Exercise passage:
BEGIN

3. Modeling of Trajectory Clustering Problem

This section will introduce relevant definitions, such as trajectory similarity and feature embedded representation, and model the trajectory clustering problem.

3.1. Definition

Definition 1.

Ship Trajectory: A ship trajectory is defined as a time series of multiple trajectory points. A trajectory of length L can be expressed as $T_i=\left\{p_1,p_2, \cdots ,p_L\right\}$. For non-cooperative ship trajectories, each trajectory point typically includes only timestamp (Time), longitude (lon), latitude (lat), speed over ground (SOG), and course over ground (COG) [31]. The original information of the t-th trajectory point can be represented by a quintuple: $p_t=\left\{Tim{e}_t,lo{n}_t,la{t}_t,SO{G}_t,CO{G}_t\right\}$. The trajectory set is denoted as $\chi =\left\{T_1,T_2,\dots T_N\right\}$, where N is the number of trajectories.

Definition 2.

Trajectory Similarity: Trajectory similarity Sim(T_i,T_j) is a measure of the consistency of spatiotemporal motion patterns between two trajectories T_i and T_j, satisfying the following conditions:

(1)

Symmetry: Sim(T_i,T_j) = Sim(T_j,T_i);

(2)

Spatiotemporal consistency: If T_i and T_j have consistent spatiotemporal patterns, then Sim(T_i,T_j)→1; otherwise, Sim(T_i,T_j)→0;

(3)

Robustness: For noise disturbance δ, satisfied $‖T_i-{\tilde{T}}_i‖\le \delta \Rightarrow$ $\left|\mathrm{Sim}(T_i,T_j)-\mathrm{Sim}({\tilde{T}}_i,T_j)\right|$ $\le \epsilon$, where ${\tilde{T}}_i$ denotes the trajectory T_i after adding disturbance, and ε is the tolerance threshold.

END

Information provided:
BEGIN

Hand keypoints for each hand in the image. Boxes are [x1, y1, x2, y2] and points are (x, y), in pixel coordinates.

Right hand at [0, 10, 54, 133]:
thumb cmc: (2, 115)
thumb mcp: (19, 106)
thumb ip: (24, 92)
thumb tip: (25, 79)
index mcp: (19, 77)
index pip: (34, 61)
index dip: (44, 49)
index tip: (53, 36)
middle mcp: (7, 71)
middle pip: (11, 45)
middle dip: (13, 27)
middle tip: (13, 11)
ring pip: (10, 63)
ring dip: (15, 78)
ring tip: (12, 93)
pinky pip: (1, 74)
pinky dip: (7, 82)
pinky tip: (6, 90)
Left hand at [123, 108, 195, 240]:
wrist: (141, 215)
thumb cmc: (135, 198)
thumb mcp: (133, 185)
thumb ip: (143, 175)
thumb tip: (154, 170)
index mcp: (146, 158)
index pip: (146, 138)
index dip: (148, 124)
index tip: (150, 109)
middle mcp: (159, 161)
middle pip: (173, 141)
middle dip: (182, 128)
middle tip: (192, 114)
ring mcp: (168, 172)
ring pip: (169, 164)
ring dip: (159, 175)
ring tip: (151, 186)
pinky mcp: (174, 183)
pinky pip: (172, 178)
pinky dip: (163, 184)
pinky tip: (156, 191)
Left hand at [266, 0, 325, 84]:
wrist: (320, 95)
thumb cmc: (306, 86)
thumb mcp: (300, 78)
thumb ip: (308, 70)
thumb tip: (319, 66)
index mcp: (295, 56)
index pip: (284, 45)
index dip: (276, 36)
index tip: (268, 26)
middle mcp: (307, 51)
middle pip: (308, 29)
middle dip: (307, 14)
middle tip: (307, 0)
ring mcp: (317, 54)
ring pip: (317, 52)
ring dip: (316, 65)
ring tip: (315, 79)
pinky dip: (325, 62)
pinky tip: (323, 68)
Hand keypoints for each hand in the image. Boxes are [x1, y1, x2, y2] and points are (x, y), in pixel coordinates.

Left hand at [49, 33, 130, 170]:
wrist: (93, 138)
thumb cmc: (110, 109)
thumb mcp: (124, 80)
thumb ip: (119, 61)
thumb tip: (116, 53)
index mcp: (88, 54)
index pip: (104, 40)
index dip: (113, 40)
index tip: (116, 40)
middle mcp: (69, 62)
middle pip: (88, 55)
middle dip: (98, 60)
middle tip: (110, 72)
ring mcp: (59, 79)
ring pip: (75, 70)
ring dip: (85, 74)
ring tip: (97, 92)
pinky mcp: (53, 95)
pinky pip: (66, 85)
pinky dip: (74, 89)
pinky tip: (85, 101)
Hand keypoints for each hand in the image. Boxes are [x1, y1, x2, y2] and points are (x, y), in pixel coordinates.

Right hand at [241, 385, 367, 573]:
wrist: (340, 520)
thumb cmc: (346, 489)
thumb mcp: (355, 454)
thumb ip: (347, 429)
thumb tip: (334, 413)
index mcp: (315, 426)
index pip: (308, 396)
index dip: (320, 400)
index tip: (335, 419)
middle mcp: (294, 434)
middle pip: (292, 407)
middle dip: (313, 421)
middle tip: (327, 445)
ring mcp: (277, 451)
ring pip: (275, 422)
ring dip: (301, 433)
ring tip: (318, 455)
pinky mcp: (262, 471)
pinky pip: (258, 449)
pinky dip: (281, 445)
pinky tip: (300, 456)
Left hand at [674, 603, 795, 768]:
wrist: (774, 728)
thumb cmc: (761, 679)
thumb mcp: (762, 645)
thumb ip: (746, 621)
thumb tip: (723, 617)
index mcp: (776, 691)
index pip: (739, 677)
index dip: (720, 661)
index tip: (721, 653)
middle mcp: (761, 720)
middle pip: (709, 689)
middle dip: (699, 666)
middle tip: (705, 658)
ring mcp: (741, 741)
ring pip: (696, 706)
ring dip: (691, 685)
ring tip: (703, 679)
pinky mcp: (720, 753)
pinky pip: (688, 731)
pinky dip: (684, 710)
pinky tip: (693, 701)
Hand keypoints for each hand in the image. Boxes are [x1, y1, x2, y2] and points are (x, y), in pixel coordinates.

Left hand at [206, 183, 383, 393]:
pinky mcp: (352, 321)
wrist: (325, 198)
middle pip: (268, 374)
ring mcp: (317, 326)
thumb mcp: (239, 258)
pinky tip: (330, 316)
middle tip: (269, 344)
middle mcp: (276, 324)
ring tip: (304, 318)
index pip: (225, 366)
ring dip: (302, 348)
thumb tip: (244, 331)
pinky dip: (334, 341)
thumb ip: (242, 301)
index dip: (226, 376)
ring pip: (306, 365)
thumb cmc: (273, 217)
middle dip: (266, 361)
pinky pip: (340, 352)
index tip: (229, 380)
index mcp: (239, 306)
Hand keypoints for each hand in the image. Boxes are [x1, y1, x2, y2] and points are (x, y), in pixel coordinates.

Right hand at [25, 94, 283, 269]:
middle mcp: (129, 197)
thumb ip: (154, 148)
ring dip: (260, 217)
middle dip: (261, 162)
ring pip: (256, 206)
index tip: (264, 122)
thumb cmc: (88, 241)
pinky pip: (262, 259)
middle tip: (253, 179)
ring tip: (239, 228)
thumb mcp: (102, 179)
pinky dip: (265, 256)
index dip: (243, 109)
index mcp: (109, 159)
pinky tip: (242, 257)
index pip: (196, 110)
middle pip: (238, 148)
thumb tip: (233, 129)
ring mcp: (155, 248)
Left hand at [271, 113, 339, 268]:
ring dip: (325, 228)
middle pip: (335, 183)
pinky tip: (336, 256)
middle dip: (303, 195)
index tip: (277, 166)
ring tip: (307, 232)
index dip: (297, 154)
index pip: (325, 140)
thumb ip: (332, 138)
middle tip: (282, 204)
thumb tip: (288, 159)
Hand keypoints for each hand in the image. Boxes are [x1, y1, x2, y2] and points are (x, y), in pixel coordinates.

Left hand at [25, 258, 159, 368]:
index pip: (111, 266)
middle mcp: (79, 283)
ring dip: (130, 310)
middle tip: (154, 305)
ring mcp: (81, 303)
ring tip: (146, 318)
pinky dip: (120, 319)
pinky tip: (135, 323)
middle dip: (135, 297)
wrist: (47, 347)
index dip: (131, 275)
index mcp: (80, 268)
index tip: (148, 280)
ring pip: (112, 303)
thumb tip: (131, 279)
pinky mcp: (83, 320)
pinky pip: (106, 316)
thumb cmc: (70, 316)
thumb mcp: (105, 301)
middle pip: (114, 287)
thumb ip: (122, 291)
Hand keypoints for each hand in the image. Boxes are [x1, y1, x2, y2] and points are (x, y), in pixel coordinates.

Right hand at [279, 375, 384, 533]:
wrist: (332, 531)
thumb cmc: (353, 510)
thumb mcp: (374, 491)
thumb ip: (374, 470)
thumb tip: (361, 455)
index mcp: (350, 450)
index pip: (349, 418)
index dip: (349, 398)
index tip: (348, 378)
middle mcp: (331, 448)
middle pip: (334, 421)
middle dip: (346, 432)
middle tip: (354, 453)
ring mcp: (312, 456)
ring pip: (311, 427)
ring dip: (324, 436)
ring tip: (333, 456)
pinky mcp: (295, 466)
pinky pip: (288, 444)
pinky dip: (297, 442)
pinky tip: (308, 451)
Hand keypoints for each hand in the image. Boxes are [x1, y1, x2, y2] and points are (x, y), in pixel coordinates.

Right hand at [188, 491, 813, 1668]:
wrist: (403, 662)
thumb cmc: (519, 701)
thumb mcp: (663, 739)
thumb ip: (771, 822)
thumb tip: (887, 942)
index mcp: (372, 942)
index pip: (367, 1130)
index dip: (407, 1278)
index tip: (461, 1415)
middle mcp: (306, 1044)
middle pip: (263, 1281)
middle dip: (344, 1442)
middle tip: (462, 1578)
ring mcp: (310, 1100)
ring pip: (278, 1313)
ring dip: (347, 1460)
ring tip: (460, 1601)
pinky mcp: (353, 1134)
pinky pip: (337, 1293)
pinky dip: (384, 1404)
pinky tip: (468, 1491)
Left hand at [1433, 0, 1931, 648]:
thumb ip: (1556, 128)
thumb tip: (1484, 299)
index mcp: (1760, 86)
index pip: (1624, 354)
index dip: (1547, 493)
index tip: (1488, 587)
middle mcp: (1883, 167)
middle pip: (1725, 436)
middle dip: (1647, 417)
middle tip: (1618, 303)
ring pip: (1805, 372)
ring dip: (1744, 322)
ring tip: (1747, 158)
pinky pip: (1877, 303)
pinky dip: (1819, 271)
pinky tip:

END

Exercises:
1. Return the passage on ship trajectory clustering word for word, starting with "This section will" and going on through "trajectory clustering problem.".
2. According to the passage on ship trajectory clustering, why is each trajectory point represented by a quintuple of timestamp, longitude, latitude, speed over ground, and course over ground? Answer in one to three sentences.
3. Extend the passage on ship trajectory clustering by writing what follows its final sentence.

Answers in order:
1.
This section will introduce relevant definitions, such as trajectory similarity and feature embedded representation, and model the trajectory clustering problem.

2. For non-cooperative ship trajectories, each trajectory point typically includes only the timestamp, longitude, latitude, speed over ground, and course over ground. The original information of the t-th point is therefore represented by a quintuple of these five values.

3.
Additionally, trajectory similarity must comprehensively consider spatiotemporal position, motion characteristics, and other factors presented by the target activities [20]. In this paper, trajectories with small spatiotemporal distances, similar motion states, and consistent temporal dependencies and spatiotemporal-motion coupling relationships are defined as similar trajectories.

Definition 3.

Trajectory Feature embedded representation: The process of converting original trajectory features into fixed-length vector representations is referred to as trajectory feature embedded representation [24]. Given a parameterized mapping function $f_{\varphi }:{ℝ}^{L\times 5}\to {ℝ}^d$, the original trajectory T_i is transformed into a d-dimensional dense vector $e_i=f_{\varphi }(T_i)$, such that the distance $\mathrm{dist}(e_i,e_j)$ in the embedding space reflects the similarity of spatiotemporal patterns of the original trajectories. Typically, the larger $\mathrm{dist}(e_i,e_j)$ is, the smaller Sim(T_i,T_j) is, and the lower the similarity of spatiotemporal patterns between T_i and T_j. Since trajectory similarity is a measure of consistency in multi-dimensional information such as spatiotemporal and motion states, the embedded representation used for similarity analysis should contain latent information about time, position, motion state, and their interactions. In other words, the generated trajectory representation should simultaneously include both intrinsic trajectory features and pairwise relationships between trajectories.

3.2. Problem Modeling

The goal of ship trajectory clustering is to partition $\chi$ into K distinct clusters based on similarity, with each cluster representing a category of trajectory sets. The clustering process can be described as:

$$Cluster(\chi )=Cluster(\{T_1,T_2,\cdots ,T_N\})=\{D_1,D_2,\cdots ,D_K\}$$

(1)

where D_k denotes a set of trajectories belonging to the same category (similar trajectories). Taking the k-means algorithm as an example, its clustering objective function is:

$$\arg \max {\displaystyle \sum _{k=1}^K{\displaystyle \sum _{T_i\in D_k}\mathrm{Sim}(T_i,T_k)}}$$

(2)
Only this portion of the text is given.